REFURBISHMENT OF SURGE VESSEL

Posted: Monday 9th August 2010

As part of Essex & Suffolk’s ongoing inspection and maintenance program, Stonbury were contracted to carry out refurbishment works to one of their surge vessels. This included fitting a new manway and recoating the internal surfaces.

To begin the works a full ultrasonic thickness test was done around the area where the new manway was going to be installed. This was to determine the actual steel thicknesses. From these readings we produced design calculations to prove that the new manway met the code requirements. These where approved which allowed fabrication of the manway to start and then be installed on site.

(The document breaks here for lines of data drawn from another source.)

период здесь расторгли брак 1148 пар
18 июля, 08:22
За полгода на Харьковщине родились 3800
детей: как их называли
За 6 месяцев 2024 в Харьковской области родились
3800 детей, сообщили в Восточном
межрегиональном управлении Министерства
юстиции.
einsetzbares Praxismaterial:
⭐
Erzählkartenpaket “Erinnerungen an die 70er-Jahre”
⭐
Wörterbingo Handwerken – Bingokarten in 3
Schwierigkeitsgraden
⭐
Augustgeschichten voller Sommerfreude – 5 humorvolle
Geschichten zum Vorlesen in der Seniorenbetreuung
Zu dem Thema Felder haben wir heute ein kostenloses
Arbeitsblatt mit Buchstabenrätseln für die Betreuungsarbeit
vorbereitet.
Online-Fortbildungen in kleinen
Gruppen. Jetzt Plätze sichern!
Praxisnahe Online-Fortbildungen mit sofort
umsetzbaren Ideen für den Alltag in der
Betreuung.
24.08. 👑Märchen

A full internal access scaffold was erected to facilitate the internal refurbishment works. After this was installed we fully removed the existing coating system (bitumen) by grit blasting, with particular attention being paid to extract all dust and debris from the surge vessel outside into a skip without any of the debris escaping from the vessel and entering the valve house. After grit blasting was complete, a full visual inspection was carried out of the internal condition of the steel work, including ultrasonic thickness tests where they felt any loss of section has occurred. A full magnetic particle inspection test was then carried out on all the welds associated with the new manway which was passed.

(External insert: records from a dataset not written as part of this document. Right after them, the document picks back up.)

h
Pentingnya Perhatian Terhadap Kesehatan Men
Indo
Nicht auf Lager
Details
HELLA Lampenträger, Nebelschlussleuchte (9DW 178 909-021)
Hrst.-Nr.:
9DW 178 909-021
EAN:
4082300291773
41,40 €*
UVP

The scaffolding was then removed with all external connections to the vessel isolated and blanked off. The vessel was filled with water, gradually vented of air and brought up to the required pressure for its test. This was witnessed and passed by the third party insurers. The vessel was then drained and scaffolding was re-erected and allowed to fully dry. The internal surfaces of the vessel where then coated with a solvent free urethane to a minimum dry film thickness (D.F.T) of 1000 microns (1mm) to give a maintenance free life of 20 years. Scaffolding was then dismantled and all external connections where re-fitted.

After seven days of the product curing, the vessel was sterilised and the manway was closed. Any external areas of the vessel (around the newman way) where coated with a solvent free epoxy to a minimum D.F.T of 500 microns. This in turn was coated with a polyurethane top coat to match the existing colour and then the vessel was then returned to service.